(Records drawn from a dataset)
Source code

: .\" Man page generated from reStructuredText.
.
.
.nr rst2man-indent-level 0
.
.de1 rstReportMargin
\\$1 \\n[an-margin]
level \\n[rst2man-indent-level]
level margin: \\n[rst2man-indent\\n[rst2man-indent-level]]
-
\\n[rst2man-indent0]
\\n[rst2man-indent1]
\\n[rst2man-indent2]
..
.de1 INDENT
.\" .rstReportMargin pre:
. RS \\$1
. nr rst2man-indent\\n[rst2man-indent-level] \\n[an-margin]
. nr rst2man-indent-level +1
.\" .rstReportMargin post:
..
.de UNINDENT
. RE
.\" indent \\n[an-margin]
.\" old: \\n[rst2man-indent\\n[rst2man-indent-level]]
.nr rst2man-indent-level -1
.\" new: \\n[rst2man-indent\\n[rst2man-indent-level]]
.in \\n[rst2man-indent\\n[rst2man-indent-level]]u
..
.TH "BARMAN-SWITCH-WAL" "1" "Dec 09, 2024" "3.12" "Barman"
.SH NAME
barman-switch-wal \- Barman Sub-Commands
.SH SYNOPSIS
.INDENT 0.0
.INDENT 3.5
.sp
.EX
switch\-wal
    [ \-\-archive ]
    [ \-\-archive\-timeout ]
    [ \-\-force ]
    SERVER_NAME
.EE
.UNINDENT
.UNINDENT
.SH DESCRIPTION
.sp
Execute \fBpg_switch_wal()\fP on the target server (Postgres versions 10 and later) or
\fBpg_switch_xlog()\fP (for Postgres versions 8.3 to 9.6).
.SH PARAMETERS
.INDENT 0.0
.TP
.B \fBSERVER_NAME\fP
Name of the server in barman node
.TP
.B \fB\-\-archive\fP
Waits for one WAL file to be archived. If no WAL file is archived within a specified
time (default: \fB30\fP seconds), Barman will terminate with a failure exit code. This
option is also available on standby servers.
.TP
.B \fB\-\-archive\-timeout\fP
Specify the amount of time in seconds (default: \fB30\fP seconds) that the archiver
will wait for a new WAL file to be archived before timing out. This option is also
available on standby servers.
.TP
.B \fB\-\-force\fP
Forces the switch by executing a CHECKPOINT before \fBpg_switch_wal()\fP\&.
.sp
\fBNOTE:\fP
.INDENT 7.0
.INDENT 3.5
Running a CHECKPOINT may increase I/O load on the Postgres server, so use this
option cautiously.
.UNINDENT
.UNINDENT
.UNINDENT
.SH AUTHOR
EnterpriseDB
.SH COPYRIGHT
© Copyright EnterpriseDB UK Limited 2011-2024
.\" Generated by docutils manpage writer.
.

» What needs to be done:
All of the entries above should be output exactly as they are.

» Response to the task:
Source code

: .\" Man page generated from reStructuredText.
.
.
.nr rst2man-indent-level 0
.
.de1 rstReportMargin
\\$1 \\n[an-margin]
level \\n[rst2man-indent-level]
level margin: \\n[rst2man-indent\\n[rst2man-indent-level]]
-
\\n[rst2man-indent0]
\\n[rst2man-indent1]
\\n[rst2man-indent2]
..
.de1 INDENT
.\" .rstReportMargin pre:
. RS \\$1
. nr rst2man-indent\\n[rst2man-indent-level] \\n[an-margin]
. nr rst2man-indent-level +1
.\" .rstReportMargin post:
..
.de UNINDENT
. RE
.\" indent \\n[an-margin]
.\" old: \\n[rst2man-indent\\n[rst2man-indent-level]]
.nr rst2man-indent-level -1
.\" new: \\n[rst2man-indent\\n[rst2man-indent-level]]
.in \\n[rst2man-indent\\n[rst2man-indent-level]]u
..
.TH "BARMAN-SWITCH-WAL" "1" "Dec 09, 2024" "3.12" "Barman"
.SH NAME
barman-switch-wal \- Barman Sub-Commands
.SH SYNOPSIS
.INDENT 0.0
.INDENT 3.5
.sp
.EX
switch\-wal
    [ \-\-archive ]
    [ \-\-archive\-timeout ]
    [ \-\-force ]
    SERVER_NAME
.EE
.UNINDENT
.UNINDENT
.SH DESCRIPTION
.sp
Execute \fBpg_switch_wal()\fP on the target server (Postgres versions 10 and later) or
\fBpg_switch_xlog()\fP (for Postgres versions 8.3 to 9.6).
.SH PARAMETERS
.INDENT 0.0
.TP
.B \fBSERVER_NAME\fP
Name of the server in barman node
.TP
.B \fB\-\-archive\fP
Waits for one WAL file to be archived. If no WAL file is archived within a specified
time (default: \fB30\fP seconds), Barman will terminate with a failure exit code. This
option is also available on standby servers.
.TP
.B \fB\-\-archive\-timeout\fP
Specify the amount of time in seconds (default: \fB30\fP seconds) that the archiver
will wait for a new WAL file to be archived before timing out. This option is also
available on standby servers.
.TP
.B \fB\-\-force\fP
Forces the switch by executing a CHECKPOINT before \fBpg_switch_wal()\fP\&.
.sp
\fBNOTE:\fP
.INDENT 7.0
.INDENT 3.5
Running a CHECKPOINT may increase I/O load on the Postgres server, so use this
option cautiously.
.UNINDENT
.UNINDENT
.UNINDENT
.SH AUTHOR
EnterpriseDB
.SH COPYRIGHT
© Copyright EnterpriseDB UK Limited 2011-2024
.\" Generated by docutils manpage writer.
.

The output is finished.